##### Pasaje proporcionado
Al dirigirme hoy al Consejo Ejecutivo, no me dirijo solo a un órgano rector, sino al corazón del testimonio de nuestra Iglesia en el mundo. Las decisiones que tomamos aquí repercuten en la vida de todas las diócesis, de todas las congregaciones, de todos los solicitantes que voltean hacia la Iglesia Episcopal como un faro de acogida radical y amor transformador. Al tomar decisiones sobre la asignación de recursos y las políticas, ejercemos una influencia directa en la capacidad de nuestras congregaciones para servir a sus comunidades, ya sea al apoyar el reparto de despensas de alimentos en la región de las Apalaches, sustentar un ministerio con familias de inmigrantes en Los Ángeles o fomentar la reconstrucción de una pequeña parroquia de Puerto Rico después de un desastre natural. No se trata de una mera administración, sino de un acto profundamente sacramental de administración de la misión de Dios en nuestros tiempos.
##########
##### Información suministrada
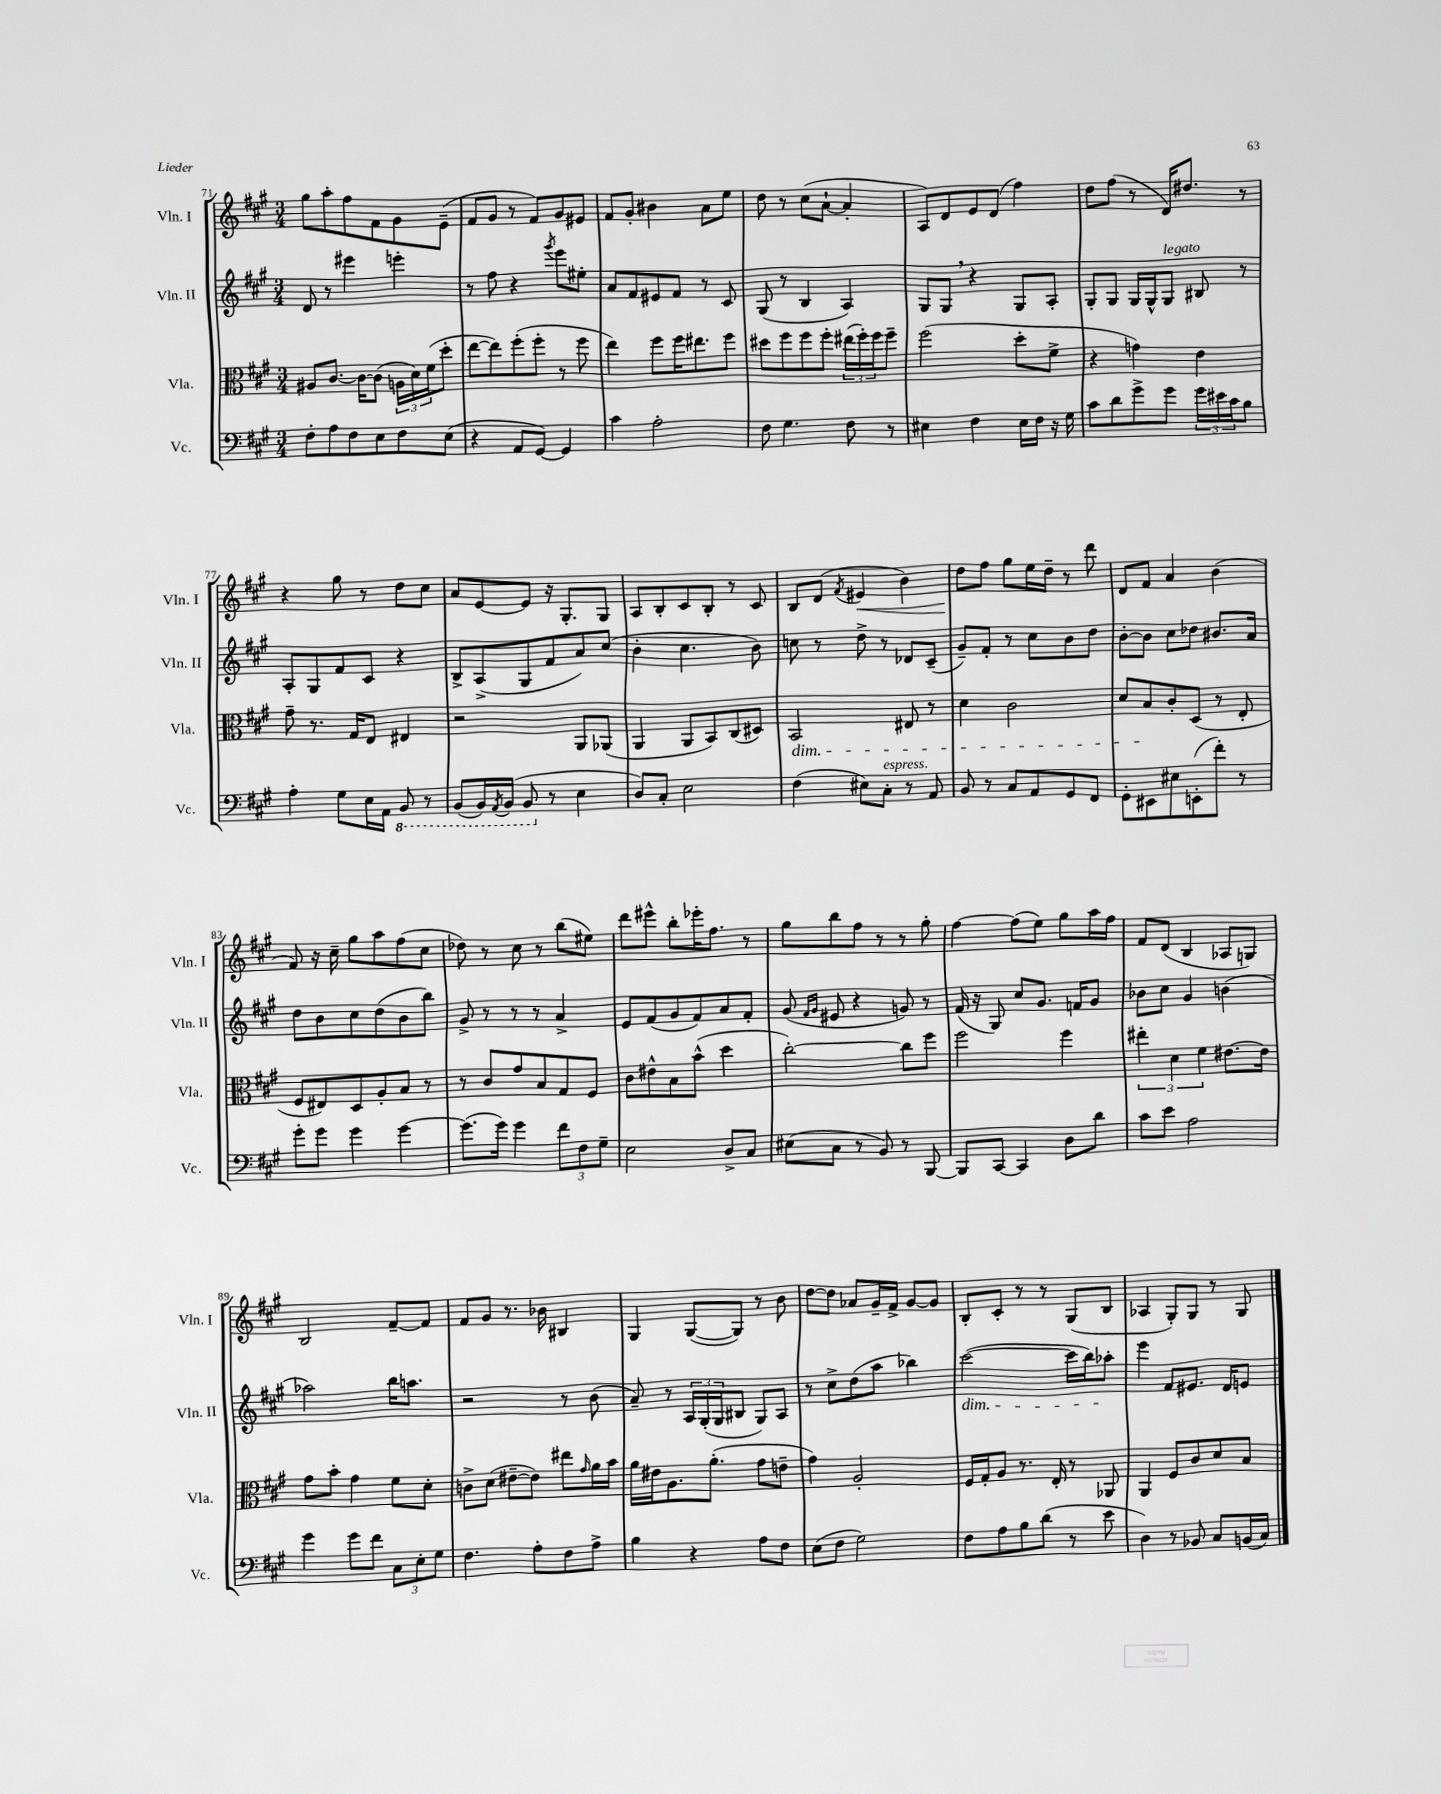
<<
\new StaffGroup <<
\new Staff = "s0" \with { instrumentName = "Vln. I" shortInstrumentName = "Vln. I" } {
    \clef treble \key a \major \numericTimeSignature \time 3/4
    gis''8 a''8-. fis''8 fis'8 gis'8 e'8--( |
    fis'8 gis'8 r8 fis'8) gis'8 eis'8 |
    fis'8 gis'8-. bis'4 a'8 e''8 |
    d''8 r8 cis''8( a'8~-! a'4-. |
    a8) d'8 e'8 d'8( fis''4) |
    d''8 fis''8( r8 d'16) dis''8. r8 |
    r4 gis''8 r8 d''8 cis''8 |
    a'8 e'8~ e'8 r16 gis8.-. gis8 |
    a8 b8-. cis'8 b8-. r8 cis'8 |
    b8 d'8( \acciaccatura { fis'8 } eis'4\< b'4) |
    d''8\! fis''8 gis''8 e''16 d''16-- r8 d'''8 |
    d'8 fis'8 a'4 b'4( |
    fis'8) r16 cis''16-- gis''8 a''8 fis''8( cis''8 |
    des''8) r8 cis''8 r8 b''8( eis''8) |
    d'''8 eis'''8-^ b''8-. ees'''16-. fis''8. r8 |
    gis''8 b''8 fis''8 r8 r8 gis''8-. |
    fis''4~ fis''8( e''8) gis''8 a''16 fis''16 |
    fis'8 d'8( b4 aes8 g8) |
    b2 fis'8~-- fis'8 |
    fis'8 gis'8 r8. bes'16 bis4 |
    gis4 gis8~( gis8) r8 b'8 |
    d''8~ d''8 aes'8 gis'16-- fis'16-> gis'8~ gis'8 |
    b8-. cis'8-. r8 r8 gis8( b8 |
    aes4 gis8-.) gis8 r8 gis8 \bar "|." |
}
\new Staff = "s1" \with { instrumentName = "Vln. II" shortInstrumentName = "Vln. II" } {
    \clef treble \key a \major \numericTimeSignature \time 3/4
    d'8 r8 eis'''4 e'''4-. |
    r8 fis''8 r4 \acciaccatura { gis'''8 } e'''8 eis''8-. |
    a'8 fis'8 eis'8 fis'8 r8 cis'8 |
    gis8( r8 b4 a4) |
    gis8 gis8 \breathe r4 gis8 a8-. |
    gis8-. gis8 gis16 gis16-^ gis8^\markup { \italic "legato" } bis8 r8 |
    a8-. gis8 fis'8 cis'8 r4 |
    b8-> a8->( gis8 fis'8 a'8) cis''8( |
    b'4-. cis''4. b'8) |
    c''8 r8 d''8-> r8 des'8 cis'8--( |
    gis'8--) fis'8-. r8 cis''8 b'8 d''8 |
    b'8~-. b'8 cis''8 des''8 bis'8. a'16 |
    d''8 b'8 cis''8 d''8( b'8 b''8) |
    gis'8-> r8 r8 r8 a'4-> |
    e'8 fis'8( gis'8 fis'8) a'8 fis'8-. |
    gis'8( \grace { fis'16 gis'16 } eis'8 r4 g'8) r8 |
    fis'16( r16 gis8) cis''8 gis'8. f'16 gis'8 |
    bes'8 cis''8 gis'4 b'4( |
    aes''2) b''16 a''8. |
    r2 r8 b'8( |
    a'8--) r8 \tuplet 3/2 { a16 gis16-.( gis16 } bis8 gis8) a8 |
    r8 cis''8-> d''8( a''8 bes''4) |
    cis'''2~\dim( cis'''16 b''16) aes''8-.\! |
    e'''4 fis'8 eis'8. d'16 e'8 \bar "|." |
}
\new Staff = "s2" \with { instrumentName = "Vla." shortInstrumentName = "Vla." } {
    \clef alto \key a \major \numericTimeSignature \time 3/4
    ais8 cis'8.~ cis'16~ cis'8( \tuplet 3/2 { a16 d'16) fis'16( } d''8-. |
    e''8~ e''8) fis''8-.( fis''8-. r8 fis''8 |
    e''4) fis''8 fis''16 eis''8. fis''8 |
    dis''8 fis''8 fis''8 fis''8-. \tuplet 3/2 { eis''16( fis''16-.) fis''16 } fis''8-- |
    fis''2( d''8-. fis'8-> |
    r4 g'4) e'4 |
    gis'8-- r8. gis16 e8 eis4 |
    r2 a,8 aes,8( |
    a,4 a,8 b,8) cis8( dis8) |
    b,2\dim eis8 r8 |
    d'4 cis'2 |
    d'8 b8\! cis'8-. d8( r8 e8-. |
    fis8 eis8) d8 a8-. b8 r8 |
    r8 cis'8 gis'8 b8 gis8 fis8 |
    cis'8 eis'8-^ b8 b'8-^( d''4 |
    cis''2~-.) cis''8 fis''8 |
    fis''2 fis''4 |
    \tuplet 3/2 { eis''4-. d'4 fis'4 } eis'8.~ eis'16 |
    gis'8 b'8-. gis'4 fis'8 d'8-. |
    c'8-> d'8( eis'8~-- eis'8) eis''8 \grace { gis'16 } a'16 b'16 |
    a'16 eis'16 a8. a'8.-.( gis'8 e'8-- |
    gis'4) a2-. |
    fis16 gis16-. a8 r8. e16-. r8 aes,8 |
    a,4 fis8 cis'8 d'8 b8 \bar "|." |
}
\new Staff = "s3" \with { instrumentName = "Vc." shortInstrumentName = "Vc." } {
    \clef bass \key a \major \numericTimeSignature \time 3/4
    fis8-. a8 fis8 e8 fis8 e8( |
    r4 a,8 gis,8~) gis,4 |
    cis'4 a2-. |
    fis8 gis4. fis8 r8 |
    eis4 fis4 eis16 fis16 r16 gis16 |
    cis'8 d'8 gis'8-> gis'8 \tuplet 3/2 { gis'16 eis'16 cis'16 } b8 |
    a4-. gis8 e16 a,16 \ottava #-1 b,,8 r8 |
    b,,8( b,,16) \acciaccatura { a,,8 } b,,16( b,,8 \ottava #0 r8 e4 |
    d8) cis8-. e2 |
    fis4( eis8) cis8-.^\markup { \italic "espress." } r8 a,8 |
    b,8 r8 cis8 a,8 gis,8 fis,8 |
    gis,8-. eis,8 eis8 e,8-.( fis'8-.) r8 |
    gis'8-. gis'8 gis'4 gis'4~ |
    gis'8.( gis'16) gis'4 \tuplet 3/2 { fis'8 fis8 gis8-- } |
    e2 d8-> cis8 |
    eis8( cis8 r8 b,8) r8 b,,8~ |
    b,,8 cis,8~ cis,4 d8 d'8 |
    cis'8 e'8 a2 |
    gis'4 gis'8 fis'8 \tuplet 3/2 { cis8 e8-. gis8 } |
    fis4. a8-. fis8 a8-> |
    b4 r4 a8 fis8 |
    e8( fis8 gis2) |
    fis8 a8 b8 d'8( r8 e'8 |
    d4) r8 bes,8 cis8 b,16( cis16) \bar "|." |
}
>>
>>
\layout { \context { \Score currentBarNumber = #71 } }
##########
Ejercicio planteado A>
Indica si cada afirmación concuerda con el discurso al Consejo Ejecutivo, respondiendo sí o no y citando textualmente las palabras del discurso que lo deciden: (i) se menciona el apoyo al reparto de despensas de alimentos en la región de las Apalaches; (ii) la asignación de recursos se presenta como una mera tarea administrativa; (iii) se habla de la reconstrucción de una parroquia de Puerto Rico tras un desastre natural.
Ejercicio planteado B>
Retoma el discurso al Consejo Ejecutivo y continúalo a partir de su última oración.

Respuesta esperada A>
(i) Sí: «ya sea al apoyar el reparto de despensas de alimentos en la región de las Apalaches».
(ii) No: «No se trata de una mera administración, sino de un acto profundamente sacramental de administración de la misión de Dios en nuestros tiempos».
(iii) Sí: «fomentar la reconstrucción de una pequeña parroquia de Puerto Rico después de un desastre natural».

Respuesta esperada B>
Estamos en lo que las Escrituras llaman un momento de kairos, un momento en el que el propósito divino se cruza con la decisión humana. Las fuerzas que fragmentan nuestro mundo en cámaras que hacen eco al temor y la división nos llaman a encarnar una forma diferente de ser, que refleje el amor que vemos en Jesús, el cual trasciende las fronteras y expande la mesa. Nuestras promesas bautismales no son votos abstractos, sino compromisos concretos que dan forma a nuestro gobierno, a estas funciones para las que nuestro pueblo nos eligió. Cuando prometemos “buscar y servir a Cristo en todas las personas” y “luchar por la justicia y la paz”, describimos no solo el discipulado personal, sino la responsabilidad institucional.
Las aguas bautismales que nos marcaron como propiedad de Cristo para siempre nos vinculan a la promesa que trasciende los momentos políticos y las ansiedades institucionales. Pablo nos recuerda que nuestra lucha no es contra la carne y la sangre, sino contra los poderes que intentan dividir y disminuir la amada comunidad de Dios. Esta sabiduría espiritual nos llama a resistir no a las personas, sino a las fuerzas divisorias del temor, la exclusión y la indiferencia que corrompen nuestra vida en común.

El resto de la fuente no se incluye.